▸ Exercise description
For the word "indoor", find each line in the entries where it occurs and copy that line.

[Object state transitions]
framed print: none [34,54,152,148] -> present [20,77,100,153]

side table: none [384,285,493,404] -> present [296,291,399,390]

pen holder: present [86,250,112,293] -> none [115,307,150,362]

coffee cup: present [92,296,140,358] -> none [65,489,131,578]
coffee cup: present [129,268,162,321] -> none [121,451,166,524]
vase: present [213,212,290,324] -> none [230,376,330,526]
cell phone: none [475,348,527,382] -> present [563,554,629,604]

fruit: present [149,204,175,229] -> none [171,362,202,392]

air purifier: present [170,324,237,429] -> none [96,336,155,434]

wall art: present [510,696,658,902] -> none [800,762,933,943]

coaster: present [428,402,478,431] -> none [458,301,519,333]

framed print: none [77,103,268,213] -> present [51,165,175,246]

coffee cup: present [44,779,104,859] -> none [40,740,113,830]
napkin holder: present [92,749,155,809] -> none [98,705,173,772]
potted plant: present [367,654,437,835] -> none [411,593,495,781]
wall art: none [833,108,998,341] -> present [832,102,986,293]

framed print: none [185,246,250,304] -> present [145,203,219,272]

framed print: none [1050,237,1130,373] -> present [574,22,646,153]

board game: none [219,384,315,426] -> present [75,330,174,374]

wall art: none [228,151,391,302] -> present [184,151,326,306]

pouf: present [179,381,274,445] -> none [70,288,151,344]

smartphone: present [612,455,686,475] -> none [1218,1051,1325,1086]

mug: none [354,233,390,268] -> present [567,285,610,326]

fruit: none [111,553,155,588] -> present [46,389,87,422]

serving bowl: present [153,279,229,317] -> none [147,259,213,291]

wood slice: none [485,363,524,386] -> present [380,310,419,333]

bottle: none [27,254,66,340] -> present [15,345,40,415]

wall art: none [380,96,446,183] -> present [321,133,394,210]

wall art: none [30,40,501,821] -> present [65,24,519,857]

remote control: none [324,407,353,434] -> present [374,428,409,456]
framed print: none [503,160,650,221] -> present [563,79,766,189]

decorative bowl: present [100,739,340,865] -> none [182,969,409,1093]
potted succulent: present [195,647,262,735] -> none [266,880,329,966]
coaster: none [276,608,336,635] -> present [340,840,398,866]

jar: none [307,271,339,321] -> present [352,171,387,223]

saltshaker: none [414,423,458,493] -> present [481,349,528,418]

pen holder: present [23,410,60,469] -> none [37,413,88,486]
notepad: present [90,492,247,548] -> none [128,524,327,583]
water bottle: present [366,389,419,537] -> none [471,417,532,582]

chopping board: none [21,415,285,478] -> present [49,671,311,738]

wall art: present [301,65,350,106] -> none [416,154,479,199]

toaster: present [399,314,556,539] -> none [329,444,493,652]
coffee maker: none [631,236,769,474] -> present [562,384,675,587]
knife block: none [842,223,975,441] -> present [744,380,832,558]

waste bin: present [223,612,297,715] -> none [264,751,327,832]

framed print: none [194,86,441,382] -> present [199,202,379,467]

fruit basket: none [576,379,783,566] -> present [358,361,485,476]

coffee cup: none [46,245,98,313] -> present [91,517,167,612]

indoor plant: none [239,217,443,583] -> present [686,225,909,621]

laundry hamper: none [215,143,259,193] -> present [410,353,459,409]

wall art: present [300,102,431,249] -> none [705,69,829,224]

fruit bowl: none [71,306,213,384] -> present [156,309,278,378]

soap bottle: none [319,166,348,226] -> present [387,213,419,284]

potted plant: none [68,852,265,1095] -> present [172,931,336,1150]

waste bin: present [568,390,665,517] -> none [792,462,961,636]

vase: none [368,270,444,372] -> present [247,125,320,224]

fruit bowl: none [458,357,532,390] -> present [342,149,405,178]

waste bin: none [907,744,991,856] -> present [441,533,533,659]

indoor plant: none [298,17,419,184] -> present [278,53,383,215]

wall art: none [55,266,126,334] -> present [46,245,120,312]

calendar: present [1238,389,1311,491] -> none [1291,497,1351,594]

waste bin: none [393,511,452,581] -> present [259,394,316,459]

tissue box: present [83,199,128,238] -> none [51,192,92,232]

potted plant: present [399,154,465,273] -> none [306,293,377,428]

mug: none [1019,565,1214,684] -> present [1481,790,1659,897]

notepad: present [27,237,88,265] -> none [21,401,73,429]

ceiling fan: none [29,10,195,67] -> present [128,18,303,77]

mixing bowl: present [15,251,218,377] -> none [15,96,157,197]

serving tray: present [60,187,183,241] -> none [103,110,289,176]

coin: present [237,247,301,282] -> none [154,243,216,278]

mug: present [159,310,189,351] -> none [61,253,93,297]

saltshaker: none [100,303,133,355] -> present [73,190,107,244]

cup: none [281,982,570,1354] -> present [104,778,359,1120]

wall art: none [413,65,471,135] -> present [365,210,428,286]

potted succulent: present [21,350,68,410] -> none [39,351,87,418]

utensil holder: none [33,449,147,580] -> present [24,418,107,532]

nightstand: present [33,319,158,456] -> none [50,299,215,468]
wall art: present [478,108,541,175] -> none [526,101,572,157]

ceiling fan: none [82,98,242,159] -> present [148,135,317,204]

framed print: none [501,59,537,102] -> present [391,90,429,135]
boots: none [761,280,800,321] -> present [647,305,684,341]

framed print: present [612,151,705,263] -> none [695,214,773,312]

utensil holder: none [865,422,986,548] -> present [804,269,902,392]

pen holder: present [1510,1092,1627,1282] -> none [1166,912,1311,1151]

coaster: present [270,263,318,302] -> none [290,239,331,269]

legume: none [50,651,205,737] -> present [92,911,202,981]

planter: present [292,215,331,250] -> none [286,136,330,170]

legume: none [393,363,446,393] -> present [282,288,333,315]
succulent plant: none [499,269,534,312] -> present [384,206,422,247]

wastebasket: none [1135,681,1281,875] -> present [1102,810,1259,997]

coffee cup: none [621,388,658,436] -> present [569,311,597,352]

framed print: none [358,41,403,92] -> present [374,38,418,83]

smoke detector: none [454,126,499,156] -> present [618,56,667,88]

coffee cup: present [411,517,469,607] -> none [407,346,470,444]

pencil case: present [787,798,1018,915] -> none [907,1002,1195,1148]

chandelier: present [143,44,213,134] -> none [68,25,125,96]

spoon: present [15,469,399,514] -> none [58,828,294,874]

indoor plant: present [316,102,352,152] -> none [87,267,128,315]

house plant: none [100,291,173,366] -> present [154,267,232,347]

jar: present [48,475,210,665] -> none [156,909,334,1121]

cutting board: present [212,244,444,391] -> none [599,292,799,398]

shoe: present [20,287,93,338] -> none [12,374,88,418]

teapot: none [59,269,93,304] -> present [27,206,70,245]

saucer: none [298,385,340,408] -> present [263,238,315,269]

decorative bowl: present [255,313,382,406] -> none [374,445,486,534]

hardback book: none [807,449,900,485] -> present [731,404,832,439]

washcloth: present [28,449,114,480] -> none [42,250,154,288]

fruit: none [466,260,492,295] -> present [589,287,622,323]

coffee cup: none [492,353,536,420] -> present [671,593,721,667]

▸ Answer to this task
indoor plant: none [239,217,443,583] -> present [686,225,909,621]
indoor plant: none [298,17,419,184] -> present [278,53,383,215]
indoor plant: present [316,102,352,152] -> none [87,267,128,315]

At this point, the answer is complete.